▶ **Provided material**
'''
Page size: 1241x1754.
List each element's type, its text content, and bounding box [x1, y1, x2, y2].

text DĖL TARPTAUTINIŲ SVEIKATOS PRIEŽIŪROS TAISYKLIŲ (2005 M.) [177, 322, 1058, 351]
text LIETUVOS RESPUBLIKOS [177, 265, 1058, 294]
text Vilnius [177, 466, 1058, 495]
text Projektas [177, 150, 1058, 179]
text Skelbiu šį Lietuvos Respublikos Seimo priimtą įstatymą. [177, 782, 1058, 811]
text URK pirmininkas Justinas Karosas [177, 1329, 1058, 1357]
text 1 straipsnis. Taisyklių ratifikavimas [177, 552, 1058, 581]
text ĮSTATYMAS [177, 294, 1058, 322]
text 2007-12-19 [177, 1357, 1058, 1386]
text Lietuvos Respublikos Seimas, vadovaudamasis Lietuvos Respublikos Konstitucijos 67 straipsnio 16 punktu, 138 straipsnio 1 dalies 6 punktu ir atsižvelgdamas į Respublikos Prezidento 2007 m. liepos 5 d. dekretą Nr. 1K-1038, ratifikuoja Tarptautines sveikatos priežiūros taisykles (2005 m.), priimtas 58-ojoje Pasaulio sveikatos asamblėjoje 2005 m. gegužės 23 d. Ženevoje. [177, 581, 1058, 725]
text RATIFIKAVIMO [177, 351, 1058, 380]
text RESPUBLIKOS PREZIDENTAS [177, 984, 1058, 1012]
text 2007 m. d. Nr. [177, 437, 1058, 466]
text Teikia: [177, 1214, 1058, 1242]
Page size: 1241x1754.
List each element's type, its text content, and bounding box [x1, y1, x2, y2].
'''
▶ **Stated exercise**
Can you reproduce all of the data above, line for line and unchanged?

▶ **Written solution**
Page size: 1241x1754.
List each element's type, its text content, and bounding box [x1, y1, x2, y2].

text DĖL TARPTAUTINIŲ SVEIKATOS PRIEŽIŪROS TAISYKLIŲ (2005 M.) [177, 322, 1058, 351]
text LIETUVOS RESPUBLIKOS [177, 265, 1058, 294]
text Vilnius [177, 466, 1058, 495]
text Projektas [177, 150, 1058, 179]
text Skelbiu šį Lietuvos Respublikos Seimo priimtą įstatymą. [177, 782, 1058, 811]
text URK pirmininkas Justinas Karosas [177, 1329, 1058, 1357]
text 1 straipsnis. Taisyklių ratifikavimas [177, 552, 1058, 581]
text ĮSTATYMAS [177, 294, 1058, 322]
text 2007-12-19 [177, 1357, 1058, 1386]
text Lietuvos Respublikos Seimas, vadovaudamasis Lietuvos Respublikos Konstitucijos 67 straipsnio 16 punktu, 138 straipsnio 1 dalies 6 punktu ir atsižvelgdamas į Respublikos Prezidento 2007 m. liepos 5 d. dekretą Nr. 1K-1038, ratifikuoja Tarptautines sveikatos priežiūros taisykles (2005 m.), priimtas 58-ojoje Pasaulio sveikatos asamblėjoje 2005 m. gegužės 23 d. Ženevoje. [177, 581, 1058, 725]
text RATIFIKAVIMO [177, 351, 1058, 380]
text RESPUBLIKOS PREZIDENTAS [177, 984, 1058, 1012]
text 2007 m. d. Nr. [177, 437, 1058, 466]
text Teikia: [177, 1214, 1058, 1242]
Page size: 1241x1754.
List each element's type, its text content, and bounding box [x1, y1, x2, y2].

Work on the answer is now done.